• Your instructions: Please write out exactly the line containing "Ofertas de vuelos desde Sal" below and every line after it, through the last one, but leave out any pictures.

Records from a data source:

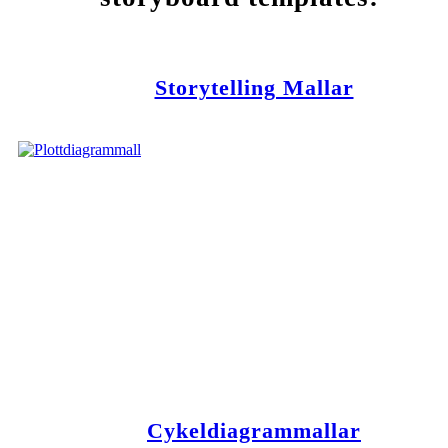
Storytelling Mallar
Cykeldiagrammallar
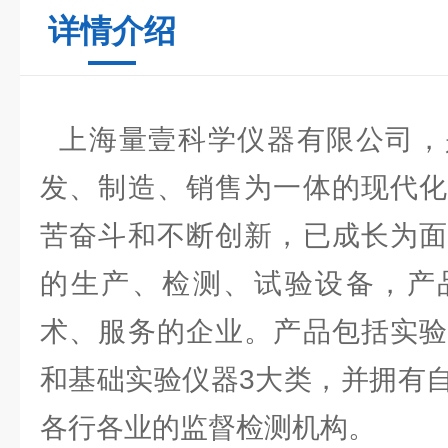
详情介绍
上海量壹科学仪器有限公司，
发、制造、销售为一体的现代化
苦奋斗和不断创新，已成长为面
的生产、检测、试验设备，产
术、服务的企业。产品包括实验
和基础实验仪器3大类，并拥有
各行各业的监督检测机构。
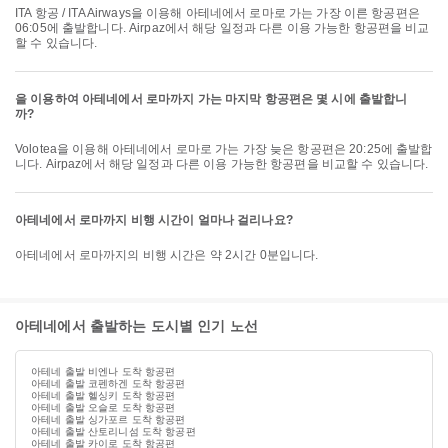
ITA 항공 / ITA Airways을 이용해 아테네에서 로마로 가는 가장 이른 항공편은
06:05에 출발합니다. Airpaz에서 해당 일정과 다른 이용 가능한 항공편을 비교
할 수 있습니다.
을 이용하여 아테네에서 로마까지 가는 마지막 항공편은 몇 시에 출발합니
까?
Volotea을 이용해 아테네에서 로마로 가는 가장 늦은 항공편은 20:25에 출발합
니다. Airpaz에서 해당 일정과 다른 이용 가능한 항공편을 비교할 수 있습니다.
아테네에서 로마까지 비행 시간이 얼마나 걸리나요?
아테네에서 로마까지의 비행 시간은 약 2시간 0분입니다.
아테네에서 출발하는 도시별 인기 노선
아테네 출발 비엔나 도착 항공편
아테네 출발 코펜하겐 도착 항공편
아테네 출발 헬싱키 도착 항공편
아테네 출발 오슬로 도착 항공편
아테네 출발 싱가포르 도착 항공편
아테네 출발 산토리니섬 도착 항공편
아테네 출발 카이로 도착 항공편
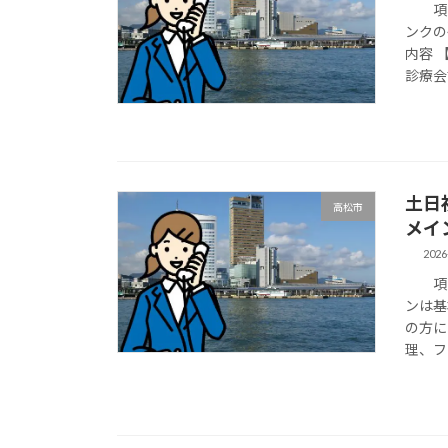
項目
ンクの
内容 
診療会
土日
高松市
メイ
2026
項目
ンは基
の方に
理、フ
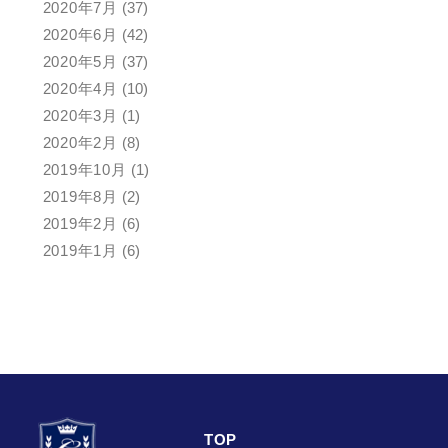
2020年7月
(37)
2020年6月
(42)
2020年5月
(37)
2020年4月
(10)
2020年3月
(1)
2020年2月
(8)
2019年10月
(1)
2019年8月
(2)
2019年2月
(6)
2019年1月
(6)
TOP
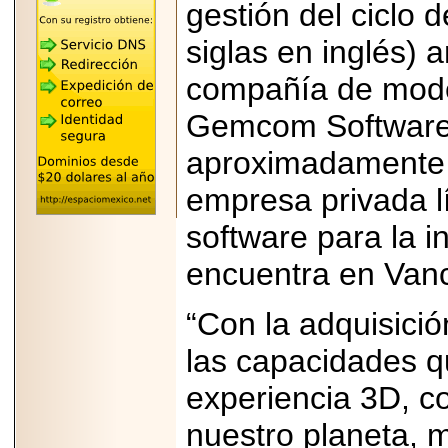
"MARIACHAZO"
gestión del ciclo 
REÚNE A LAS
LEYENDAS
siglas en inglés) 
MARIACHI VARGAS
Y NUEVO
TECALITLÁN EN LA
compañía de mode
ARENA CDMX.
Gemcom Software 
aproximadamente 3
empresa privada l
2025-10-16
ANUNCIA SECTUR
software para la i
CDMX EL BOKSUNA
FEST: ENCUENTRO
DE TRADICIONES,
encuentra en Van
CULTURA Y
GASTRONOMÍA
ENTRE MÉXICO Y
“Con la adquisic
COREA DEL SUR.
las capacidades q
experiencia 3D, co
nuestro planeta, m
2026-06-18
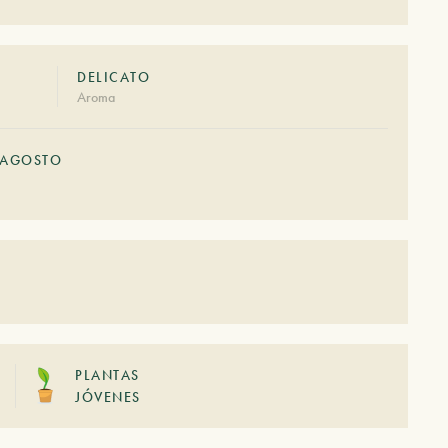
DELICATO
Aroma
AGOSTO
PLANTAS
JÓVENES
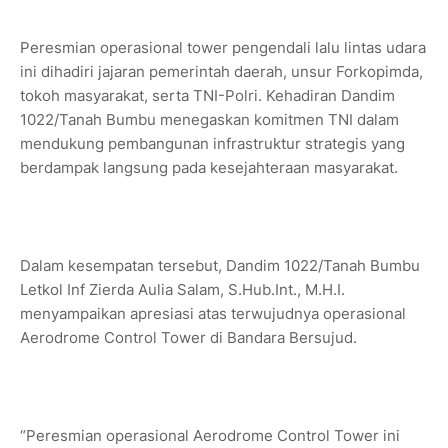
Peresmian operasional tower pengendali lalu lintas udara
ini dihadiri jajaran pemerintah daerah, unsur Forkopimda,
tokoh masyarakat, serta TNI-Polri. Kehadiran Dandim
1022/Tanah Bumbu menegaskan komitmen TNI dalam
mendukung pembangunan infrastruktur strategis yang
berdampak langsung pada kesejahteraan masyarakat.
Dalam kesempatan tersebut, Dandim 1022/Tanah Bumbu
Letkol Inf Zierda Aulia Salam, S.Hub.Int., M.H.I.
menyampaikan apresiasi atas terwujudnya operasional
Aerodrome Control Tower di Bandara Bersujud.
“Peresmian operasional Aerodrome Control Tower ini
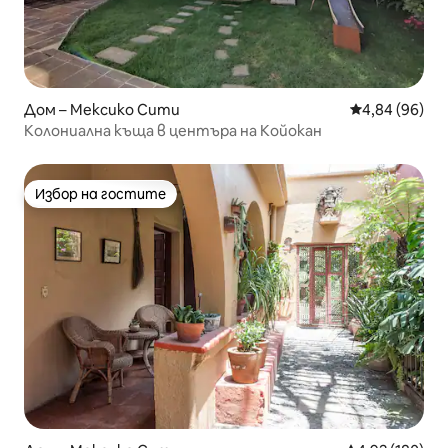
Дом – Мексико Сити
Средна оценк
4,84 (96)
Колониална къща в центъра на Койокан
Избор на гостите
Избор на гостите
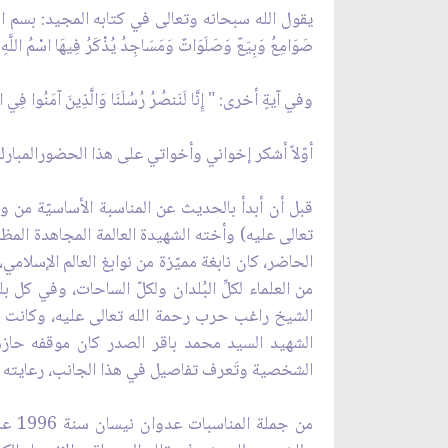
يقول الله سبحانه وتعالى في كتابه المجيد: بسم الله الرحمن الرحيم "
صَوَامِعُ وَبِيَعٌ وَصَلَوَاتٌ وَمَسَاجِدُ يُذْكَرُ فِيهَا اسْمُ اللَّهِ كَثِ
وفي آيةٍ أخرى: " إِنَّا لَنَنصُرُ رُسُلَنَا وَالَّذِينَ آمَنُوا فِي 
أوّلاً أشكر إخواني وأخواتي على هذا الحضورالمبارك
قبل أن أبدأ بالحديث عن المناسبة الأساسيّة من و
تعالى عليه) وأخته الشهيدة العالمة المجاهدة المظل
الحاضر، كان نابغة مميّزة من نوابغ العالم الإسلامي
من العلماء لكلِّ البُلدان ولكلّ الساحات، وفي كل 
الشيخ راغب حرب رحمة الله تعالى عليه، وكانت لِدم
الشهيد السيد محمد باقر الصدر كان موقفه حازما 
الشخصية وتَعرف تفاصيل في هذا الجانب، رعايته و
من ج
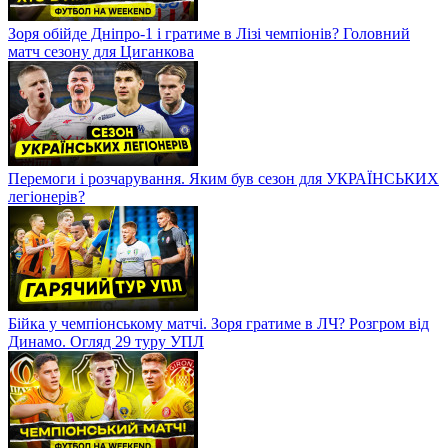
Зоря обійде Дніпро-1 і гратиме в Лізі чемпіонів? Головний
матч сезону для Циганкова
Перемоги і розчарування. Яким був сезон для УКРАЇНСЬКИХ
легіонерів?
Бійка у чемпіонському матчі. Зоря гратиме в ЛЧ? Розгром від
Динамо. Огляд 29 туру УПЛ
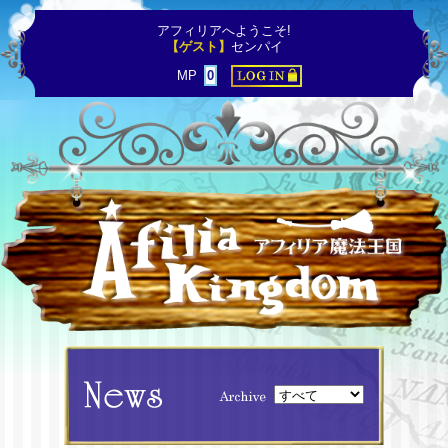
アフィリアへようこそ!
【ゲスト】
センパイ
MP
0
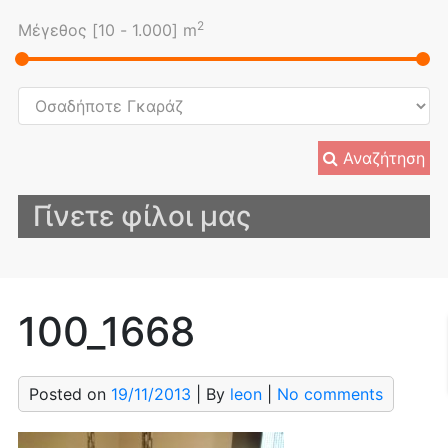
2
Μέγεθος [
10
-
1.000
] m
Αναζήτηση
Γίνετε φίλοι μας
100_1668
Posted on
19/11/2013
| By
leon
|
No comments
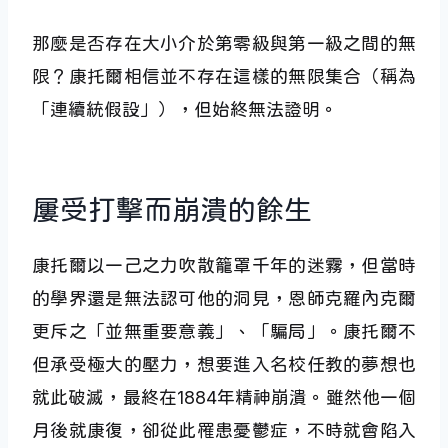
那麼是否存在大小介於第零級與第一級之間的無
限？康托爾相信並不存在這樣的無限集合（稱為
「連續統假設」），但始終無法證明。
屢受打擊而崩潰的餘生
康托爾以一己之力吹散籠罩千年的迷霧，但當時
的學界還是無法認可他的洞見，恩師克羅內克爾
更斥之「並無重要意義」、「騙局」。康托爾不
但承受極大的壓力，想要進入名校任教的夢想也
就此破滅，最終在1884年精神崩潰。雖然他一個
月後就康復，卻從此罹患憂鬱症，不時就會陷入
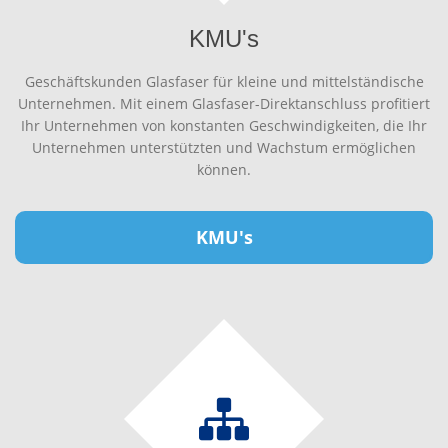
KMU's
Geschäftskunden Glasfaser für kleine und mittelständische
Unternehmen. Mit einem Glasfaser-Direktanschluss profitiert
Ihr Unternehmen von konstanten Geschwindigkeiten, die Ihr
Unternehmen unterstützten und Wachstum ermöglichen
können.
KMU's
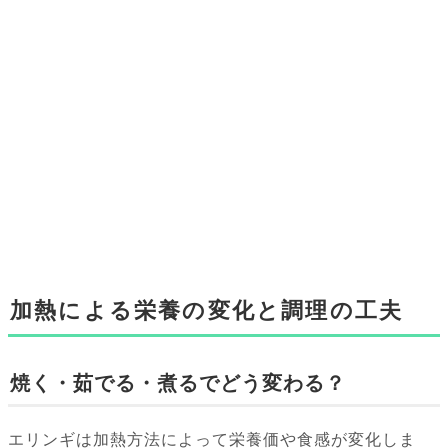
加熱による栄養の変化と調理の工夫
焼く・茹でる・煮るでどう変わる？
エリンギは加熱方法によって栄養価や食感が変化しま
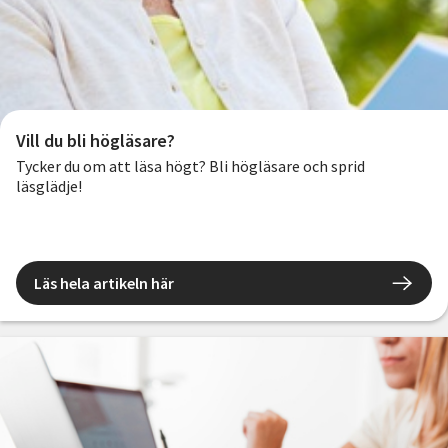
Vill du bli högläsare?
Tycker du om att läsa högt? Bli högläsare och sprid
läsglädje!
Läs hela artikeln här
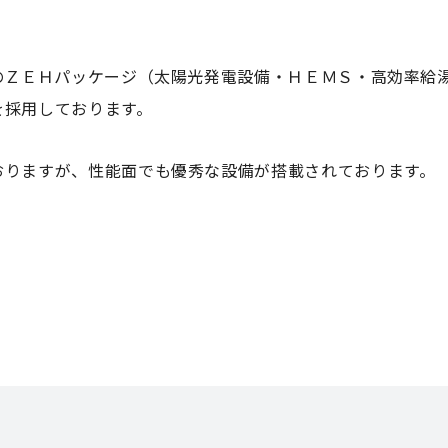
！
のＺＥＨパッケージ（太陽光発電設備・ＨＥＭＳ・高効率給
を採用しております。
おりますが、性能面でも優秀な設備が搭載されております。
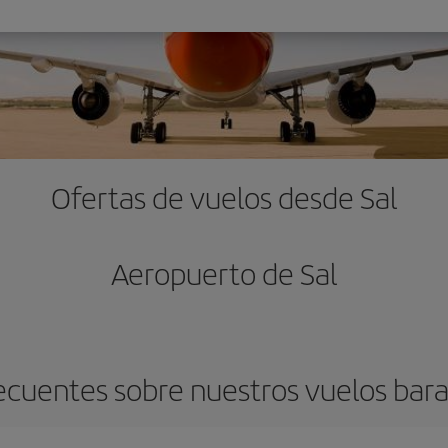
Ofertas de vuelos desde Sal
Aeropuerto de Sal
ecuentes sobre nuestros vuelos bara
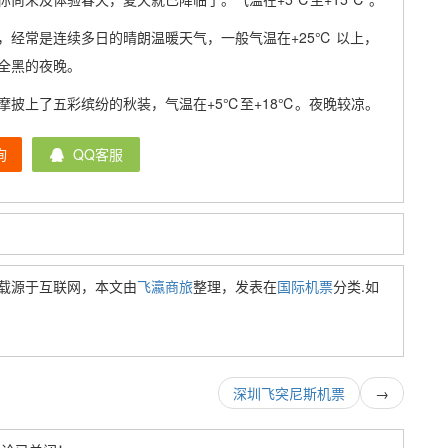
经常是连续多日的晴朗温暖天气，一般气温在+25℃ 以上，
全黑的夜晚。
披上了五彩缤纷的秋装，气温在+5℃至+18℃。夜晚较凉。
询
QQ客服
载源于互联网，本文由
飞瀛商旅
整理，发表在
国际机票
分类.如
深圳飞突尼斯机票
→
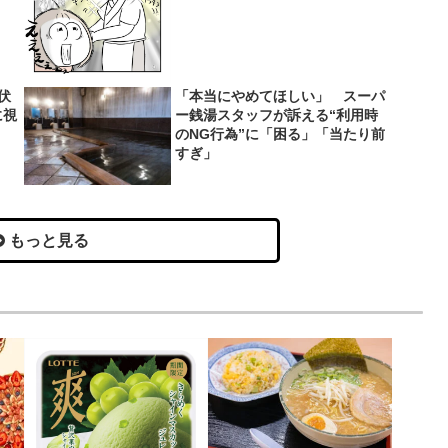
伏
「本当にやめてほしい」 スーパ
に視
ー銭湯スタッフが訴える“利用時
のNG行為”に「困る」「当たり前
すぎ」
もっと見る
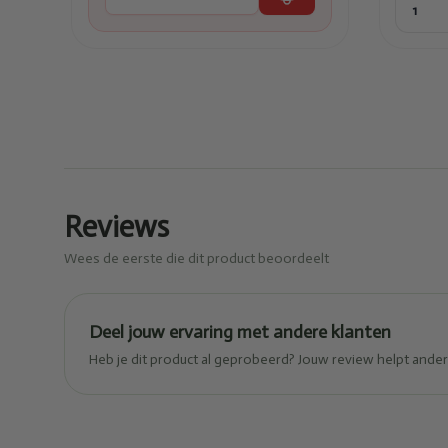
Reviews
Wees de eerste die dit product beoordeelt
Deel jouw ervaring met andere klanten
Heb je dit product al geprobeerd? Jouw review helpt and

• Expected output:
Ofertas de vuelos desde Sal
Aeropuerto de Sal
ecuentes sobre nuestros vuelos bara
经常是连续多日的晴朗温暖天气，一般气温在+25℃ 以上，
全黑的夜晚。
披上了五彩缤纷的秋装，气温在+5℃至+18℃。夜晚较凉。
询
QQ客服
载源于互联网，本文由
飞瀛商旅
整理，发表在
国际机票
分类.如
深圳飞突尼斯机票
→
伏
「本当にやめてほしい」 スーパ
に視
ー銭湯スタッフが訴える“利用時
のNG行為”に「困る」「当たり前
すぎ」
もっと見る
Reviews
Wees de eerste die dit product beoordeelt
Deel jouw ervaring met andere klanten
Heb je dit product al geprobeerd? Jouw review helpt and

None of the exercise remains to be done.